Source data —
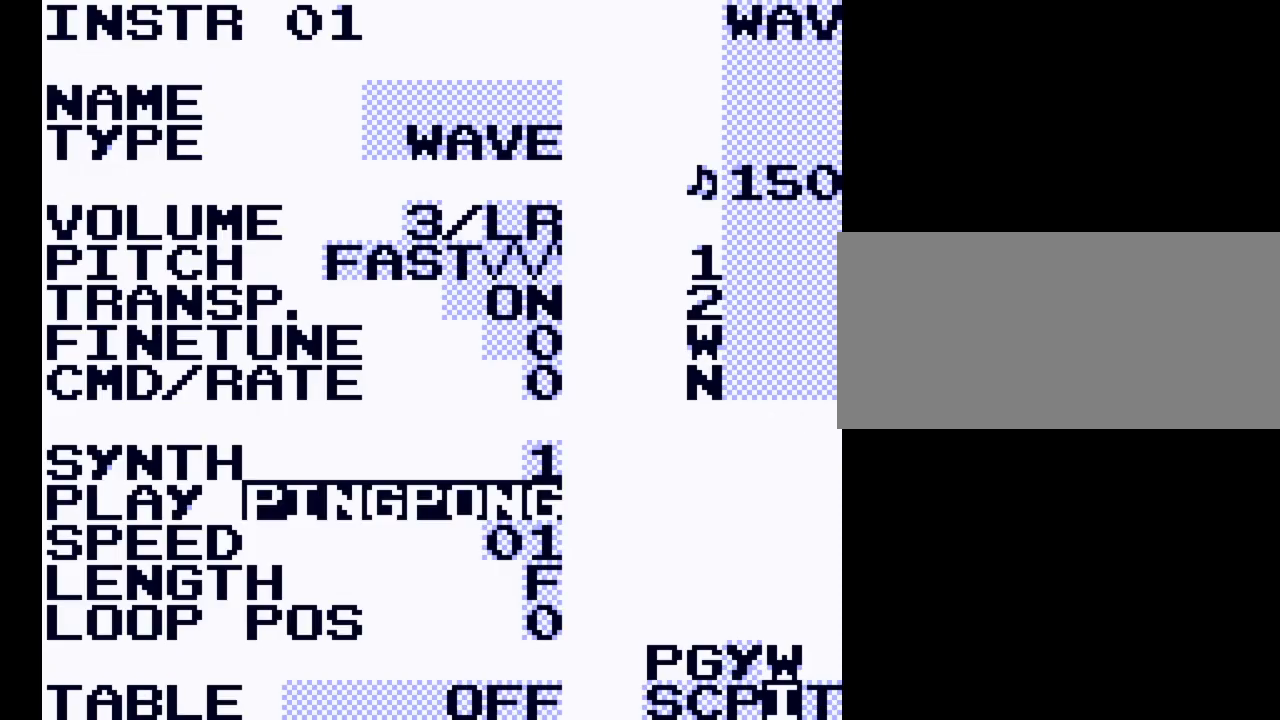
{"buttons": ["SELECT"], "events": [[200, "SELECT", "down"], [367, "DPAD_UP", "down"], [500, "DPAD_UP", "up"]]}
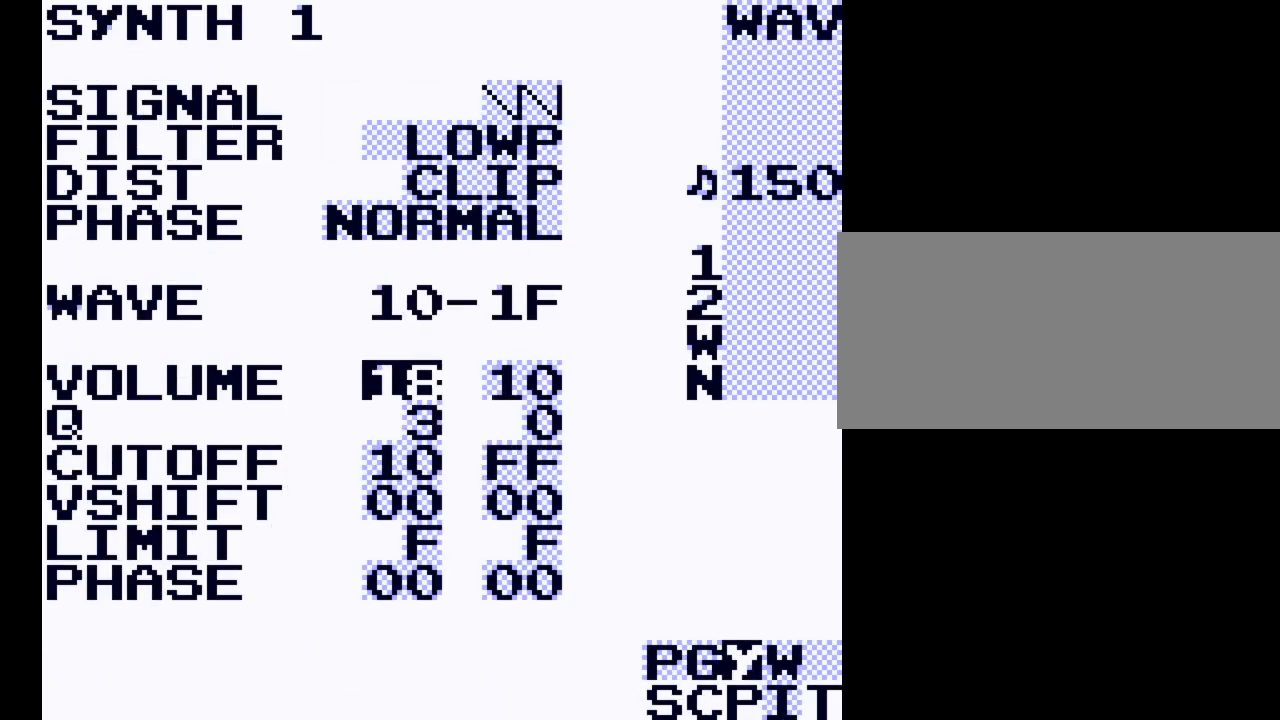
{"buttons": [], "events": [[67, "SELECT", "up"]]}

--

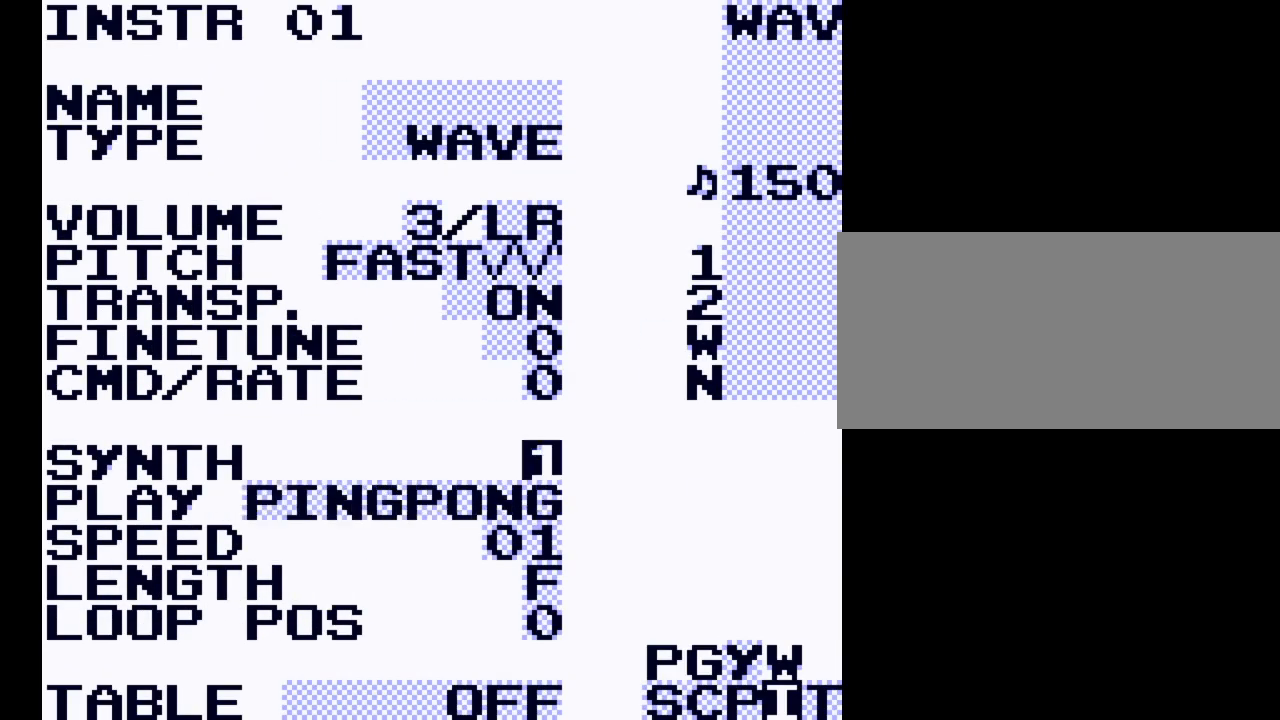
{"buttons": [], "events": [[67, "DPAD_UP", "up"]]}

What the task asks —
When the string "SELECT" appears in a line of the records above, that line is to be copied.

Exercise response —
{"buttons": ["SELECT"], "events": [[200, "SELECT", "down"], [367, "DPAD_UP", "down"], [500, "DPAD_UP", "up"]]}
{"buttons": [], "events": [[67, "SELECT", "up"]]}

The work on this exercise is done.